The strings are, from low to high, fattest to thinnest, E A D G B E. Some people
say "Eat apples daily, grow big ears." There are many variations of the mnemonic;
google if you want the good and bad ones.
Make sure you know the chromatic scale. You need to be able to find your way around.
You don't necessarily need to know this *fast* yet, but you should know it
*correctly*. The basic rule is that for the note names A through G, each
one is followed by a sharp except for B to C, and E to F.
Map the chromatic scales onto the strings.
Put the two together. Starting with the open low E string, for example, play
and name each note, going up one fret at a time. "E" for the open string.
Play the first fret and say "F". Play the second fret and say "F sharp."
And so on, to the 12th fret. Then do the A string, and the D string, and
so on.
Now, map out the goal:
Starting with the chromatic scale, and the pattern, pick out the notes that make up
the A major scale. Write them down.
Play the notes of the A major scale on the A string of your guitar.
For each note on the A major, make a chord by taking the appropriate three notes.
Write them down with the proper chord name.

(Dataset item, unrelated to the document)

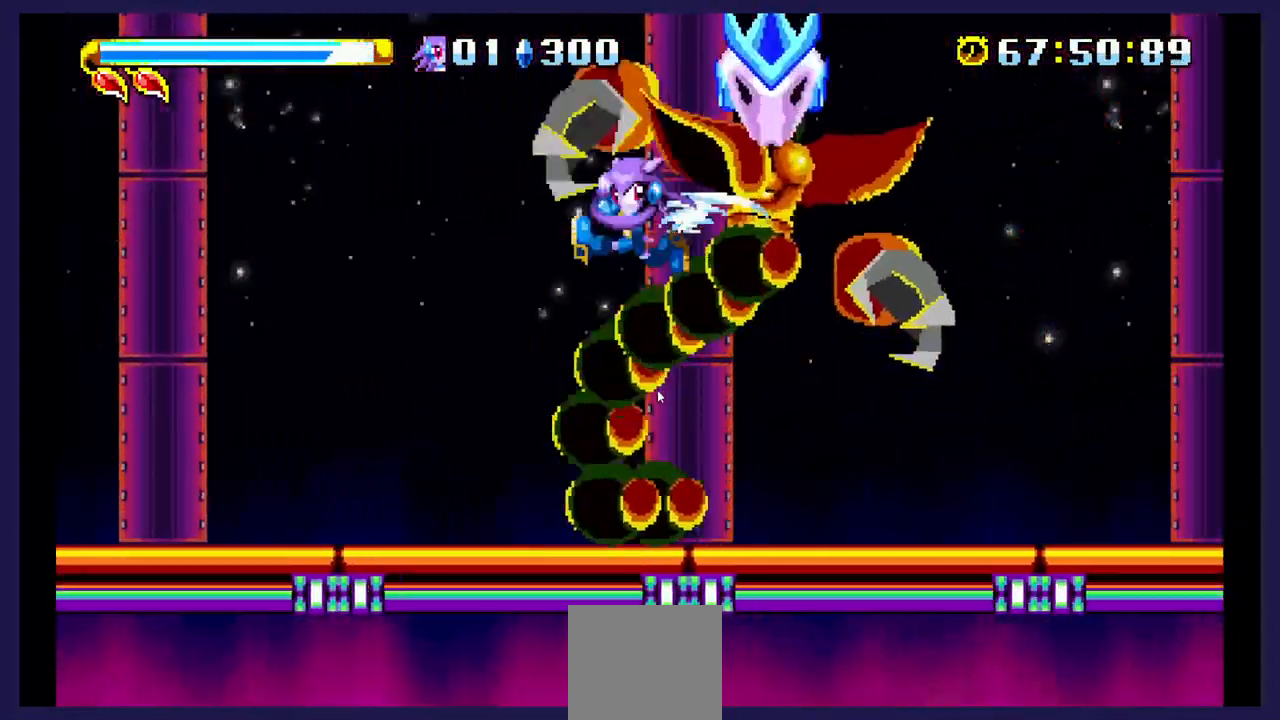
{"dt_ms": 500, "buttons": ["DPAD_LEFT"], "events": [[283, "DPAD_RIGHT", "up"], [383, "DPAD_LEFT", "down"]]}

And make sure everything is working as expected:
Play each chord. As you play the chord, look at each string, and figure out
what note you're playing on that string. That note *should* be part of the
chord; it should be one of the three that you wrote down.
If it's not, there are two likely explanations:
Maybe that string should not be played as part of the chord form. Check a book or
other reference.
Or... maybe you're not really playing the actual chord, but some variation of it.
In other words, some people modify the chord forms to make them easier to play, or
to make them sound a little more interesting. They're not really playing the chord
that we've named -- they're playing a variation of that chord that should be given a
different name. For example, if you found a "B" note in an A major chord form, it's
really not an A major, it's an "A2," because the B is the second note of the scale,
and we name the chord to indicate this variation.
It is good to know the pure, basic chord forms, and the go from there. In other
words, it would be good to know the chord forms with only the three specific notes
that should make up that basic chord. The inversion doesn't matter -- the ordering,
the octaves the notes are in, the repeated notes -- as long as it's "those three."